Perhaps Antlers was just a film that could not live
up to its own hype created by its strong marketing and balancing act between
cinematic approaches. At least in the public’s eye. Its allegories are layered in multiple ways and its tale of a creature is far more concerned with its themes than consistency in narrative. That’s the trick of the
film, ultimately. Its unique choices and bold topics are not necessarily in the
best balance, but it's through those choices that Antlers finds its
voice - in between the styles and in between the tones.
After grossing an insane amount of money and making it one
of the biggest box office horror franchises of all time, Sony wasn’t going to
take long to reboot the Resident Evil franchise. It’s not like Sony has
a lot of load-bearing franchises to begin with under their belt and letting
this one stay dormant for too long would be asinine.

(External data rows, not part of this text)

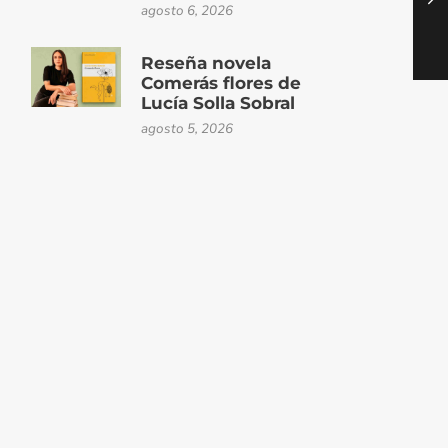
agosto 6, 2026
Reseña novela
Comerás flores de
Lucía Solla Sobral
agosto 5, 2026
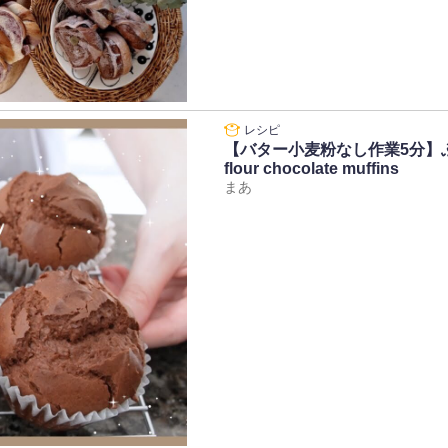
【バター小麦粉なし作業5分】ふわふ
flour chocolate muffins
まあ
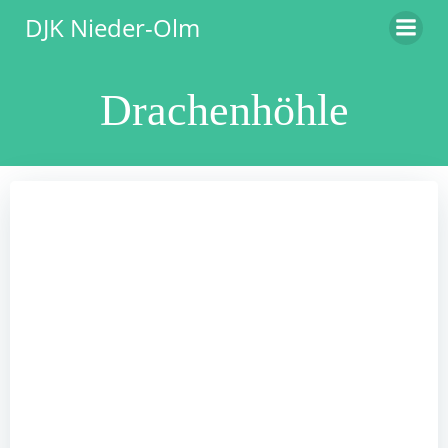
Zum
DJK Nieder-Olm
Inhalt
springen
Drachenhöhle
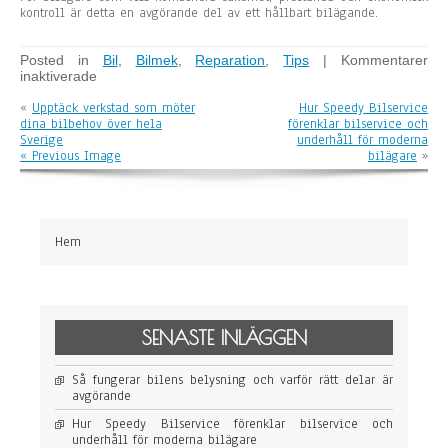
kontroll är detta en avgörande del av ett hållbart bilägande.
Posted in
Bil
,
Bilmek
,
Reparation
,
Tips
|
Kommentarer
inaktiverade
f
ö
«
Upptäck verkstad som möter
Hur Speedy Bilservice
r
dina bilbehov över hela
förenklar bilservice och
H
Sverige
underhåll för moderna
u
« Previous Image
bilägare
»
r
M
E
C
A
e
Hem
r
b
j
u
d
e
SENASTE INLÄGGEN
r
h
Så fungerar bilens belysning och varför rätt delar är
e
avgörande
l
t
Hur Speedy Bilservice förenklar bilservice och
ä
underhåll för moderna bilägare
c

To their benefit, this reboot of the long-running video game
series does go back to the source material roots and away from the Matrix-knock-off
action meets the inescapable silliness of Paul WS Anderson throwing random shit
at his audience. Resident Evil: Welcome to Raccoon City, while still
sporting one of the worst titles I can think of in recent history, is a
fantastic idea on paper. Go back to the horror. Go back to the much-loved
characters. Go back to the fear that the Resident Evil game series used
to launch an entire subgenre of gaming.
It’s a shame that Resident Evil - I refuse to use its
full title from this point on - is a middling effort.